According to one assessment by Israeli intelligence, Russian President Vladamir Putin and Turkey's President Tayyip Erdogan are scrambling to take advantage of the power vacuum left in the Middle East by US President Barack Obama. As Moscow soldifies it superpower presence there, it is already carving up a portion of Syria for shared control with Ankara.
Surprisingly, the open powder keg in Syria has not yet exploded into a regional or global war. But it still could. Unfortunately, another trigger for such a conflict is developing to Israel's southeast. Via Yemini rebels, Iran is making moves to block the chokepoint of international shipping off the southern coast of Yemen. Missiles have been fired at US vessels. This morning the US fired back.

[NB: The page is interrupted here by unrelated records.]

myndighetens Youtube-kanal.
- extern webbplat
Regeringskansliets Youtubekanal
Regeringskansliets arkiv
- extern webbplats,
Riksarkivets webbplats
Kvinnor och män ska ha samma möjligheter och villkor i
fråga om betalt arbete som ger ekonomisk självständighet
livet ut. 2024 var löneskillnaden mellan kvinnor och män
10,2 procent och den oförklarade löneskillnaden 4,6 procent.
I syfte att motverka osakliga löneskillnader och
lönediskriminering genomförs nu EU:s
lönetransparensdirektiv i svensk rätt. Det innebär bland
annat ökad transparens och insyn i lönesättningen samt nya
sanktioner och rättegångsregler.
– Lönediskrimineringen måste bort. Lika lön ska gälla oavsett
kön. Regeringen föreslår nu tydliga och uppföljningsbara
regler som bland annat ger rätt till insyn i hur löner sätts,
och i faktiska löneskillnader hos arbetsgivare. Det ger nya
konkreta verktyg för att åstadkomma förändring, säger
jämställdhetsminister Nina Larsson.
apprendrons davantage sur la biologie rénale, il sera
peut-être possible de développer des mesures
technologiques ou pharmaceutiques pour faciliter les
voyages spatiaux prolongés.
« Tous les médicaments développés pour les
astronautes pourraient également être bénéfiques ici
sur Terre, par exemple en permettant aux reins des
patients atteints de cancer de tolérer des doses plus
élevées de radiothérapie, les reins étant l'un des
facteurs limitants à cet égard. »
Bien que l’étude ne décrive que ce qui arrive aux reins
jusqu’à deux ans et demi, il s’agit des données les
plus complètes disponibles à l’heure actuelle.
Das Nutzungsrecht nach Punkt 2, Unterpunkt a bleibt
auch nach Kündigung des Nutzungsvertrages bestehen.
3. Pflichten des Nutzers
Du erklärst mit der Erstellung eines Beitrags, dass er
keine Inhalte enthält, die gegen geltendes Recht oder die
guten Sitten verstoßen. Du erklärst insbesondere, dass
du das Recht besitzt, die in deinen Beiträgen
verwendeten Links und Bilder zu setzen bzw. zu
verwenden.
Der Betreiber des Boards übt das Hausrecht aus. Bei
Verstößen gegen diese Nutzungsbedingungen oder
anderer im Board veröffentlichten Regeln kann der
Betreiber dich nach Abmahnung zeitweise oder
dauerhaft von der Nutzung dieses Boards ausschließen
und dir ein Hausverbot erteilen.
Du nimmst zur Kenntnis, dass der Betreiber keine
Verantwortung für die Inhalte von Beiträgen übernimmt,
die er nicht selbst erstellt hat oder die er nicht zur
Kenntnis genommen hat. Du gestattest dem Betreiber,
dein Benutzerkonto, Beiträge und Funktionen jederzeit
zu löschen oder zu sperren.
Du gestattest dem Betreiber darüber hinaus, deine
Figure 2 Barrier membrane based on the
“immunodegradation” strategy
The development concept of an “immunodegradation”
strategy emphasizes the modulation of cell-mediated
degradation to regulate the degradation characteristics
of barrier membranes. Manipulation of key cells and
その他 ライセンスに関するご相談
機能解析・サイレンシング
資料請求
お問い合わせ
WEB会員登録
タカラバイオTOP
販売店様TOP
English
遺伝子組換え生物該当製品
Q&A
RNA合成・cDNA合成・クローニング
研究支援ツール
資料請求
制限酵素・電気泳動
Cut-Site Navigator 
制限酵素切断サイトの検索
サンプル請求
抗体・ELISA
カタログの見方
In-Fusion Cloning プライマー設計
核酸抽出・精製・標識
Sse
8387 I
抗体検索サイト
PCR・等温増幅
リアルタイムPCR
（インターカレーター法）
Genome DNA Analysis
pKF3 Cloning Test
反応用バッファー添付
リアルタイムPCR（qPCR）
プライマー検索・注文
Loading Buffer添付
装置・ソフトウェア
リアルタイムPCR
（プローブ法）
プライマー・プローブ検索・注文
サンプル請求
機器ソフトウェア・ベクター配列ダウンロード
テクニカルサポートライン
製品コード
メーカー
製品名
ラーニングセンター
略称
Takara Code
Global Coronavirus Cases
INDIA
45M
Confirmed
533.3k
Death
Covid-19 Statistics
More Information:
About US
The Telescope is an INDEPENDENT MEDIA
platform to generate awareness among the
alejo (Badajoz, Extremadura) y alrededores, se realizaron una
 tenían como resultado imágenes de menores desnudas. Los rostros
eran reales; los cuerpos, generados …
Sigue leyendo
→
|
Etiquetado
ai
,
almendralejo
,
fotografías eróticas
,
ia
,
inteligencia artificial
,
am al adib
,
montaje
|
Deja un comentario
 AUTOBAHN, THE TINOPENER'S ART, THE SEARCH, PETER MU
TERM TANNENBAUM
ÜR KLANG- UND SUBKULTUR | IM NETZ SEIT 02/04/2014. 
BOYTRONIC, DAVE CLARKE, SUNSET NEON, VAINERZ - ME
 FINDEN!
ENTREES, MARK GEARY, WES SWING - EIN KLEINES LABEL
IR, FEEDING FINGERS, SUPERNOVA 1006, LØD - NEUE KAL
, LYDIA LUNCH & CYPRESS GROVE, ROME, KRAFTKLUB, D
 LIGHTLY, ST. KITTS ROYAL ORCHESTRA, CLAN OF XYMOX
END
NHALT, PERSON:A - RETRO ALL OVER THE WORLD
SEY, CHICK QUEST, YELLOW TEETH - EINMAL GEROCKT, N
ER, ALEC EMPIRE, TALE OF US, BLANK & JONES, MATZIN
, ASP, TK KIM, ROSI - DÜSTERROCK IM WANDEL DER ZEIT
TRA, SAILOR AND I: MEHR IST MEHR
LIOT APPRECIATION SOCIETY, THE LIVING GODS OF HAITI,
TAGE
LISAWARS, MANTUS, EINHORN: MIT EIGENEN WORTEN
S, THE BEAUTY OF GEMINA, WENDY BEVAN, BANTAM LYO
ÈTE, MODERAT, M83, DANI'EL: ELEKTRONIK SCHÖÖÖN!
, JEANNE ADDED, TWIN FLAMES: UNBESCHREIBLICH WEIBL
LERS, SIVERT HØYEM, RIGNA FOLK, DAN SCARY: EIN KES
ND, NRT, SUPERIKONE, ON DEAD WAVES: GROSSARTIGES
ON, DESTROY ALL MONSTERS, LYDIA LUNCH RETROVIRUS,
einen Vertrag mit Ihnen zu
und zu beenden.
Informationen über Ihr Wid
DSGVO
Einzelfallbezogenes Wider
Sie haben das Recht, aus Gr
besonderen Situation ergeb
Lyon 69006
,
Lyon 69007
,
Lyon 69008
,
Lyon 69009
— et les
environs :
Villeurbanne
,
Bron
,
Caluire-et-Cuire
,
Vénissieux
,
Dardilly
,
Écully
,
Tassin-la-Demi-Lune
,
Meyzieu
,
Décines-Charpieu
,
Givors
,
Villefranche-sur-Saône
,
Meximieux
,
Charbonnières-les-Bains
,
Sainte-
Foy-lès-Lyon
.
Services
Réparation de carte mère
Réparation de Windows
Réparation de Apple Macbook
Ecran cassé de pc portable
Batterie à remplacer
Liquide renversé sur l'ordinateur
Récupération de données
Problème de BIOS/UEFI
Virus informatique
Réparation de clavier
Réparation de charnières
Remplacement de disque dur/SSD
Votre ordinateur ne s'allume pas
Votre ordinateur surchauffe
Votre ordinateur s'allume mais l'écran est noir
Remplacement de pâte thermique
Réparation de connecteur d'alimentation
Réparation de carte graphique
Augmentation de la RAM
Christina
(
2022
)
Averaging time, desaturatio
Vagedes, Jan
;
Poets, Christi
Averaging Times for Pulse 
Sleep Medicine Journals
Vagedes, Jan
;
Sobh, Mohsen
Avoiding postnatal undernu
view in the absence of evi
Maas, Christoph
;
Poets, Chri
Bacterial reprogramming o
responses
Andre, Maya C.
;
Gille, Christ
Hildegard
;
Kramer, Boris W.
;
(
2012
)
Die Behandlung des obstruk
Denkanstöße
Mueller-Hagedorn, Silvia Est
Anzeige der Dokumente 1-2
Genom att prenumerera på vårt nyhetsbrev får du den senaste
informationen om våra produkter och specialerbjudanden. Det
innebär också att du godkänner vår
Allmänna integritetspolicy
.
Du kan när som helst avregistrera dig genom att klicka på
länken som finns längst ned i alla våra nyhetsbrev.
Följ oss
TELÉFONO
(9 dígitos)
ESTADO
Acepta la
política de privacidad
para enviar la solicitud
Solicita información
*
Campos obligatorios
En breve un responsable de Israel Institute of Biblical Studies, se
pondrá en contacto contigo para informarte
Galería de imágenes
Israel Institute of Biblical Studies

Upping the ante of superpower war in the Middle East, Russia is deploying two state-of-the art defense systems in Syria. One fires missiles called "Gladiator;" the other, "Giant." Israel's concern is that Russia might use the missiles to shoot down Israeli fighter jets.
There is a growing sense that a military showdown between the US and Russia is inevitable. In Syria and throughout the Middle East, minor players are likely to step aside and run for cover.
A coalition of Syrian, Iranian and Hezbollah forces has assembled only 5 miles (8 km) from Israel's northern border. Israel is not its immediate objective, but it is very much on the minds of Assad and his military partners.